Response: The OD readings were normalized to that of the blank controls prior to presenting in the graph. Normalization of the readings is now mentioned in section 2.7 (lines 214-215).

5. In ELISA plot, mention what is the n value (replicates) for shown errors.

Response: The number of replicate is now added in the caption (lines 383-387).

6. Citation 22 does not seem to support statement. Cite original research article.

Response: The citation is now changed and replaced by a more relevant study.

7. Line 404-405, how cited references are relevant for this statement, justify or modify. Same for reference 35 in line 438.

Response: Those citations are now changed and replaced by more relevant ones.

8. Line 445-448, if epitope of tested antibody is known, It can be discussed which amino acids of NP could be possibly causing this differential effect. Since those five mutations are spanning in >100aa, it is less likely all those residues involved in the epitope of that tested antibody.

Response: The rationale of the discussion is now added (lines 467-470).

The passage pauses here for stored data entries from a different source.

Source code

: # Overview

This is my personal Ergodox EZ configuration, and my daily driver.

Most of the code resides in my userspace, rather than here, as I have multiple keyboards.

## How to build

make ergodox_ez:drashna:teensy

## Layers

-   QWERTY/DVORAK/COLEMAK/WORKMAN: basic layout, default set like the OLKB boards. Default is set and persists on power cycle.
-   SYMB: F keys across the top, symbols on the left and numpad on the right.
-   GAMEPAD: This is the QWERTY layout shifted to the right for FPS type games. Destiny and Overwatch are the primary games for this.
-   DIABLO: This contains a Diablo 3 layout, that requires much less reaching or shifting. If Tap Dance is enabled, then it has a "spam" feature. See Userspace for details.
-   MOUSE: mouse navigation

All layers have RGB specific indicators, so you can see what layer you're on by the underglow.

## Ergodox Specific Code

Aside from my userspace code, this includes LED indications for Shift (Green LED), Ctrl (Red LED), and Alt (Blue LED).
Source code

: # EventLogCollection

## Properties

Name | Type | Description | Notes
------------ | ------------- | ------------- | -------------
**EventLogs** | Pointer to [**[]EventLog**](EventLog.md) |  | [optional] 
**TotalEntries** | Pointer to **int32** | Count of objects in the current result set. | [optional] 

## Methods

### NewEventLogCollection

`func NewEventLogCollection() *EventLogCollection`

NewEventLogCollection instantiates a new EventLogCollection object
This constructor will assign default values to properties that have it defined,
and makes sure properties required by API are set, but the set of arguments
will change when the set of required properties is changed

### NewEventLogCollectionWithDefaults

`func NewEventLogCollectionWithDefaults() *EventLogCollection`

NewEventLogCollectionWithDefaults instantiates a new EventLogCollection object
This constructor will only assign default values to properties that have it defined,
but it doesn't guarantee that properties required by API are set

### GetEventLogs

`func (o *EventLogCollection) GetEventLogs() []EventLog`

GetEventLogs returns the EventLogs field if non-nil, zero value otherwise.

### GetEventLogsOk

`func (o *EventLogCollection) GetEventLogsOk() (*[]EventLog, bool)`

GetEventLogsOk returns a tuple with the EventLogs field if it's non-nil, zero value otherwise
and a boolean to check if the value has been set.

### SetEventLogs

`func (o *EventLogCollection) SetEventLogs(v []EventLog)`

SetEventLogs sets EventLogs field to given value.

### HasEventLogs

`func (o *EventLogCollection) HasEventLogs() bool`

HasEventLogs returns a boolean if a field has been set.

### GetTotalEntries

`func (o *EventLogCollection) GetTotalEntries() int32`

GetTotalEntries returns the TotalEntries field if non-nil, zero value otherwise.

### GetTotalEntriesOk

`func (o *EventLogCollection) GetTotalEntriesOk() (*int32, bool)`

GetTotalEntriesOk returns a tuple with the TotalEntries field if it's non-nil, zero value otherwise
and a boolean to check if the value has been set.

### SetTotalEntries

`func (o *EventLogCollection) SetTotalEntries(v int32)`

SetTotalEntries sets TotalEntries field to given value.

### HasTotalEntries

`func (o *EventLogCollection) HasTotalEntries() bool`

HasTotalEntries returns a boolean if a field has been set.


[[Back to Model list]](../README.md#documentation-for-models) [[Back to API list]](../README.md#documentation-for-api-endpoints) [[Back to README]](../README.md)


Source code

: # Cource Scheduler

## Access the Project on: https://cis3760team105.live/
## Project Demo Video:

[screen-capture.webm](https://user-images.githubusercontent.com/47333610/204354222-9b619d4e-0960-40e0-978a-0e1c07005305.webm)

9. Line 454-456, “This implies that the antibody has high avidity to the fusion protein, and thereby suggests the high immunization efficacy of the fusion protein” this statement, does not seem to be justified need to modify.

Response: The line is now modified to “This implies that the antibody has a reasonably good binding to the fusion protein” (lines 485-486).

10. Written conclusion line 460-470, is mostly extrapolations and nothing mentioned about the conclusion of this study. Need to re-write.

Response: The conclusion is now amended (lines 491-503).